It’s been a long journey to get to this point.  When I smashed my violin over my knee in Brazil, I thought that was the death break for my instrument.  I thought I was liberating myself from a curse that had lead me down this path of mental anguish.  I thought a lot of things that were not really true because I was completely out of touch with reality.  I remember saying “I broke my violin; I killed my baby” among other nonsensical things.  When I got back to the States, it was glued together by a friend to preserve it as an heirloom, but was not (I thought) acoustically sound or playable.  My parents bought a replacement violin for me and I moved on.  But really I will never move on from that moment.  I feel my mind and spirit are permanently scarred by the trauma I suffered both from my own poor choices and the treatment of others while I was mentally ill.   There are things about that fateful moment I will never fully understand, but I can no longer keep it locked in the “case” like my violin because I am ashamed of it.  It’s time to let go.

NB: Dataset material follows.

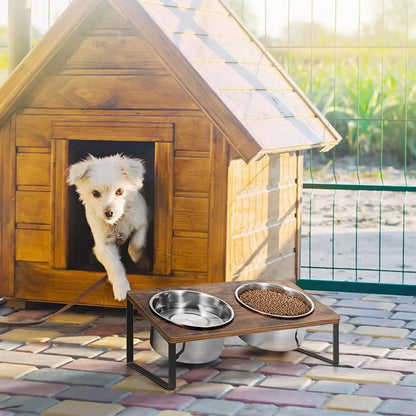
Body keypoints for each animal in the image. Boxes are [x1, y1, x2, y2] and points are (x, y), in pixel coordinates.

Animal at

In a lot of ways, I am like that broken violin.  Redeemed, yet not fully restored; valued, yet not valuable apart from my Owner; beautiful yet scarred;  broken, yet able to play a melody of praise.  In recent years I have neglected playing at all because I will never be the concert musician I wanted to be in college.  I don’t have the time and energy to practice after kids and quite honestly, I was never that good to begin with.  I might never get past playing on the music team at church, but the words that are ringing in my mind are “You can still play.”  After all these years, after my wounded pride when I wasn’t any where near the level of the other musicians at Moody, my bitterness over children taking up my practice time and my own neglect of the instrument, I can still play.

God has given me a story to share and while it is not the story I wanted to tell, it is the one I am living.  It is not about a wonderfully talented musician with a priceless instrument restored to play concerts for thousands.  It is about grace.  It is about God taking me at my weakest, most helpless moments and teaching me to rely on Him.  It is about my parents’ forgiveness after I broke a family heirloom and trashed their family name with my recklessness and poor choices. It is about my husband loving me after all the mistakes of my past and giving me his name.  It is about the day to day struggles of living with a serious mental illness that by most statistics would make it impossible for me to be a wife and mother, yet through the power of God I am able to do both.  And I can still play.